To meet these demands, the hardware infrastructure needs to be more than fast; it needs to be flexible and scalable with rapid automation to meet the needs of its users. Storage has a key role to play here, with a sophisticated management layer that can separate performance and capacity – independently controlling access speeds and available drive space on an app-by-app basis – it has now become possible to virtualise performance independent of capacity.

Indeed, data centre storage is going through an interesting time, with $1.2bn of publicly disclosed funding pouring into storage start-ups in the last year alone. However, it’s not just flash storage that’s responsible for the flurry of activity. It’s the functionality that storage vendors are wrapping around flash technology that is enabling true next generation data centres that are getting people excited.

Across the industry we can see a perfect storm of other data centre technology forming, with virtualisation and software-defined networking both reaching maturity. But storage is the one area still dominated by legacy technology and thinking.

Beyond performance

With IDC predicting that the global market for flash storage will continue its growth to $4.5bn in 2015, flash becoming the de facto standard is almost inevitable. But merely retrofitting complex legacy storage systems to incorporate flash is insufficient in the face of current market dynamics that require rapid application deployment, dramatic system scalability, and the ease of use of end-user self service.

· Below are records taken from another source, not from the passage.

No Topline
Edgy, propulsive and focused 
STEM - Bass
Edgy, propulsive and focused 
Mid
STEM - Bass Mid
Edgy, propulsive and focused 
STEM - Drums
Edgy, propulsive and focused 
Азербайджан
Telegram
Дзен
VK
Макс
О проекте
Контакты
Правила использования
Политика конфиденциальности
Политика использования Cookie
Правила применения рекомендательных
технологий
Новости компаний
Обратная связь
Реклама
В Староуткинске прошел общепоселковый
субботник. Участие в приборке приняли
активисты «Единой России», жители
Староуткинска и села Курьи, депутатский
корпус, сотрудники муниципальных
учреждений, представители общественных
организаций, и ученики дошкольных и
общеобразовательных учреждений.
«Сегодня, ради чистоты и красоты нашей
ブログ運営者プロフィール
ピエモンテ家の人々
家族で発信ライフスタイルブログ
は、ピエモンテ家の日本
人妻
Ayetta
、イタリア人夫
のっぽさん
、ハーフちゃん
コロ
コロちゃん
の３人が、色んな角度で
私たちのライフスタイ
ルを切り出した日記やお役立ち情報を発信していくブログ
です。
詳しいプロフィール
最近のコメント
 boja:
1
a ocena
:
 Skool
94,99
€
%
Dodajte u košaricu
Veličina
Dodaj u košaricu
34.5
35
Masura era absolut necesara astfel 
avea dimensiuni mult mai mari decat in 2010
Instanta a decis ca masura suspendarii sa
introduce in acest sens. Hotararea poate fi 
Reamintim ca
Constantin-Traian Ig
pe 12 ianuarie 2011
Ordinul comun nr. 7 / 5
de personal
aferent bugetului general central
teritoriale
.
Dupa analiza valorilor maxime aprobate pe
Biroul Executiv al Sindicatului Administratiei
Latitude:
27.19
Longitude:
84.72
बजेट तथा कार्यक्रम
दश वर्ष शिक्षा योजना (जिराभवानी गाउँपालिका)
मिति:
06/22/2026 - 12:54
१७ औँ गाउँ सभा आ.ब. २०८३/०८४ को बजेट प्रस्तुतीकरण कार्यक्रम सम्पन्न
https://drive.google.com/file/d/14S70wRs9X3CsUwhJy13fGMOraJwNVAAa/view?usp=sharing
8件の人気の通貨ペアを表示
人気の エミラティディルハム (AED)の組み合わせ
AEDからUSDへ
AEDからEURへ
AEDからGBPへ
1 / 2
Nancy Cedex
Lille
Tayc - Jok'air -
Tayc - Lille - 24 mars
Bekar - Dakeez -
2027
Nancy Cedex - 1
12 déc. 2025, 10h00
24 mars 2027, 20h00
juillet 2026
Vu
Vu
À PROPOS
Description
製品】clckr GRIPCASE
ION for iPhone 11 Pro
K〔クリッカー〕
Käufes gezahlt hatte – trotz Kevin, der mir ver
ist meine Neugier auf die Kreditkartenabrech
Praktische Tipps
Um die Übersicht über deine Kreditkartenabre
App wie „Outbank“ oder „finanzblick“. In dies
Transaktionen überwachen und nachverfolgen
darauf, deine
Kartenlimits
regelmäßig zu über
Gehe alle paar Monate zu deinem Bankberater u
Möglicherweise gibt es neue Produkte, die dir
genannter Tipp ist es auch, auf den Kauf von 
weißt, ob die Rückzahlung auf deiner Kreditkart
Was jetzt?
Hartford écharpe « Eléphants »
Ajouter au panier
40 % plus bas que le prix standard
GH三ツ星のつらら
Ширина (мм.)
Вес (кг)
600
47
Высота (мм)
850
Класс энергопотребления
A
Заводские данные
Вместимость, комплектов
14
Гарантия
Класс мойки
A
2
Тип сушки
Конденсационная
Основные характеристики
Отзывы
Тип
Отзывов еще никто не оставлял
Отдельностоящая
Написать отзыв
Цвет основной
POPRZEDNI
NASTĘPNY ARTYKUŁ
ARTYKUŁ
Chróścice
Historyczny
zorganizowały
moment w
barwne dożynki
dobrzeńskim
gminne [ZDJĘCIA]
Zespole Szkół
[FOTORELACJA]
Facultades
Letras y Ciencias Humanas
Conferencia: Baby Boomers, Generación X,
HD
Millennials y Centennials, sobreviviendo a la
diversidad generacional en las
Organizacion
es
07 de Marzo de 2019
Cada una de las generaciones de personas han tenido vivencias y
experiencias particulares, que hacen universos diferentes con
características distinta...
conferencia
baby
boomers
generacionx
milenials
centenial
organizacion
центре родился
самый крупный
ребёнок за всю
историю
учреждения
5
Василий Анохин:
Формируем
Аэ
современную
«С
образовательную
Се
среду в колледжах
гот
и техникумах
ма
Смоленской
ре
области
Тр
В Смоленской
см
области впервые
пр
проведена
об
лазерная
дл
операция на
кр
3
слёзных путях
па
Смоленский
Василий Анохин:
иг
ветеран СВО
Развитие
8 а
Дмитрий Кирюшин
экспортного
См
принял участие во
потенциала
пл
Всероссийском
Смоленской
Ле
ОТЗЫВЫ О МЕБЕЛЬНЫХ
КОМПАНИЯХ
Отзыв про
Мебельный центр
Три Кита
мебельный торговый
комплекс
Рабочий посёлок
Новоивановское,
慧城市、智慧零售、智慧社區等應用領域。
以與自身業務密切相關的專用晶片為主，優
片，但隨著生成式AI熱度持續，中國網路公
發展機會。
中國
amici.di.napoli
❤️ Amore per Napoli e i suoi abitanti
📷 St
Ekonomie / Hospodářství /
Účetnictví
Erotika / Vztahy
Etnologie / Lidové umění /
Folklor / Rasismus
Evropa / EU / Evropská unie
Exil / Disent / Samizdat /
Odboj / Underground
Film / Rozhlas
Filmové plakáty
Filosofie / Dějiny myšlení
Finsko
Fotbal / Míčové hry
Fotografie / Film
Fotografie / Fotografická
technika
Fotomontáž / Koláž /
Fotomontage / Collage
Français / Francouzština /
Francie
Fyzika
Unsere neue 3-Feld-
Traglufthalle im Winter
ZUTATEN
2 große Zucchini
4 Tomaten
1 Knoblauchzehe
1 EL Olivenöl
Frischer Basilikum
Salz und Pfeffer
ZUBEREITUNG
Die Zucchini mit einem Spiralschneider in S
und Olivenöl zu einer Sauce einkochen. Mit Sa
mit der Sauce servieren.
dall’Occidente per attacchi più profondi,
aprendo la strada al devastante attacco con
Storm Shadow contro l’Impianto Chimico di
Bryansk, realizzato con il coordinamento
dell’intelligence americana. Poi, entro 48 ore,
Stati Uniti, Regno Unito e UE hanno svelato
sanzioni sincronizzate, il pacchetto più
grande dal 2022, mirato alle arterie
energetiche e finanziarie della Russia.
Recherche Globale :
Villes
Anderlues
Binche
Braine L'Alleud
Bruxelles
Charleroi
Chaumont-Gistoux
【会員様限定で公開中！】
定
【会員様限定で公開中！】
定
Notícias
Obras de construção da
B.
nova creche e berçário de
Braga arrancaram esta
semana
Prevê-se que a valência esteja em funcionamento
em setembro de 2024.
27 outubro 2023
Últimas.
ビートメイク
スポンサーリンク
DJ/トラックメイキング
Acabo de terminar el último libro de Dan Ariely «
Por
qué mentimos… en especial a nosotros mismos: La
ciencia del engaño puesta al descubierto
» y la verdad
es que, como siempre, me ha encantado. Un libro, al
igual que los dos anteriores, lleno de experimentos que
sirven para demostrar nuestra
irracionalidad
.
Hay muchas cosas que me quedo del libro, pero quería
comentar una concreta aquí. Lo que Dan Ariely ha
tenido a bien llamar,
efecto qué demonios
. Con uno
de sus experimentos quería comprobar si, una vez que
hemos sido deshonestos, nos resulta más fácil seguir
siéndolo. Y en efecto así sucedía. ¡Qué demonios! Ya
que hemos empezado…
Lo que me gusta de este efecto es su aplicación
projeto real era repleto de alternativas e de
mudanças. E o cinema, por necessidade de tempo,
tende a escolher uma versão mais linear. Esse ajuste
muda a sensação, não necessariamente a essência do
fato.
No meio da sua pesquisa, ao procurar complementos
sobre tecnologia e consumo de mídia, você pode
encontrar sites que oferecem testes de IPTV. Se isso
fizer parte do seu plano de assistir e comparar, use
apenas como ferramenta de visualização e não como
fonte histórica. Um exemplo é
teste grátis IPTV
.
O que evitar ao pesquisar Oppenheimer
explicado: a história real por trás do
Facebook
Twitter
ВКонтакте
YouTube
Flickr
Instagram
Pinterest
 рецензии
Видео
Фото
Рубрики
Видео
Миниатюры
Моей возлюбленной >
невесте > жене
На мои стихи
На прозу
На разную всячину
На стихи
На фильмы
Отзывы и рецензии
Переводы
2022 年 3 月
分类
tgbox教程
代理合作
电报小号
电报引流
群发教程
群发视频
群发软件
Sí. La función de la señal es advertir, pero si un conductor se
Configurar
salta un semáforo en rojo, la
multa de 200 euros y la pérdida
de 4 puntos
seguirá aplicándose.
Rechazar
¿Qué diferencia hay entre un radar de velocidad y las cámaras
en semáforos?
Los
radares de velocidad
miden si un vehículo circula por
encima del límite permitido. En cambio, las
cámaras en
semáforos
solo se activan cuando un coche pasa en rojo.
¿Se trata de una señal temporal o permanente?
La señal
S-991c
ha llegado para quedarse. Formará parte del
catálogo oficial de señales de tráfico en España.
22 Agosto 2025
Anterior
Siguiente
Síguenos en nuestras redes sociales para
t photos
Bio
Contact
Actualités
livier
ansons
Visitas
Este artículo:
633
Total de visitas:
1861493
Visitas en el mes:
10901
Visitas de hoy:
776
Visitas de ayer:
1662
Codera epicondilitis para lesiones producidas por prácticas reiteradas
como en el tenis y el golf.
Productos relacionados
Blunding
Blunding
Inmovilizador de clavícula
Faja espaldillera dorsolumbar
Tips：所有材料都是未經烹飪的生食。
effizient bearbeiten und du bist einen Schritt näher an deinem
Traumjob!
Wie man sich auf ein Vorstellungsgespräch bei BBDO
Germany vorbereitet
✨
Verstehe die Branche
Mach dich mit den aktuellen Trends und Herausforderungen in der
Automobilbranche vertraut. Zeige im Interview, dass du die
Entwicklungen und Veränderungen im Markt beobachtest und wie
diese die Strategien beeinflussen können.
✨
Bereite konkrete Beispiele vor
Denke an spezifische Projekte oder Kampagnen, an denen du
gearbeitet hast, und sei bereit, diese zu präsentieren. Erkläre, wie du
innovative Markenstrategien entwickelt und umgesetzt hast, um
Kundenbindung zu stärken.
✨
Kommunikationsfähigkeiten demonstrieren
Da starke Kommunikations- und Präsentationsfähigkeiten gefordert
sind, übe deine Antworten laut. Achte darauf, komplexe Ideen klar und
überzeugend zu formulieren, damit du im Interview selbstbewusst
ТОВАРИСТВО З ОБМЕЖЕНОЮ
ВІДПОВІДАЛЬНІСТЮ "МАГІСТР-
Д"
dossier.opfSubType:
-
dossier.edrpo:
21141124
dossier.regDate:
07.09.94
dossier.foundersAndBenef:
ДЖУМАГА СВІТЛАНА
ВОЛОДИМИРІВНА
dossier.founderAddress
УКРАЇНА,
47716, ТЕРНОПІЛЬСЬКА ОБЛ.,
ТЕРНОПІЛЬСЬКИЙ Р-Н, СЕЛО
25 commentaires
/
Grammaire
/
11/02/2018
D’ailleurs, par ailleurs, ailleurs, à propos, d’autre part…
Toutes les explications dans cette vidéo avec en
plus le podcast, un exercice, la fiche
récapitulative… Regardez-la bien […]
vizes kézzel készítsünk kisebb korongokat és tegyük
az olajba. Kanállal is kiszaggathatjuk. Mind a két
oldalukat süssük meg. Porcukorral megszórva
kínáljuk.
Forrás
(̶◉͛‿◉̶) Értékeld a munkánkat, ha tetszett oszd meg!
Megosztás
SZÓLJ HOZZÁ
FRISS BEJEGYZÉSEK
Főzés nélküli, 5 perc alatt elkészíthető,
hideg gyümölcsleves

Of course, the performance of flash has become table stakes in the storage race. Next generation enterprise storage arrays will instead be measured on simplicity of operation, deep API automation and thoughtful integrations with cloud management platforms like VMware and OpenStack, rich data services, broad protocol support and fine-grain Quality of Service (QoS) controls. Any array using flash is expected to be fast; it’s the rest of the services that will differentiate them.  

So, the impending storage battle that will lay waste to the legacy data centre won’t be won by raw performance alone. Instead, it will be the rich features and functions over and above the flash layer, tailored for specific use cases or workloads that will drive significant capital and operational cost savings.

Storage for the next generation data centre

A world that relies increasingly on cloud services, or cloud-like internal IT services, is one that thrives on guaranteed performance. Cloud contracts are underpinned by all manner of “availability” SLAs. As cloud computing continues to gain in enterprise popularity, cloud providers are coming under increasing pressure to supply cast-iron guarantees that focus on application performance and predictability.

This level of “performance reliability” underpins the next generation data centre and is enabled by robust Quality of Service tools. It is the combination of Quality of Service, agile management and performance virtualisation capabilities that will define storage architectures within next generation data centres – to demand less will be to accept siloed computing and legacy IT thinking as the status quo.

As the IT industry shifts away from the classic monolithic and static operational models into the new era of dynamic, agile workflows of cloud computing, it’s time to up the ante and look beyond traditional storage hardware architectures and consider products that are built from the ground up for the next generation of applications and operations.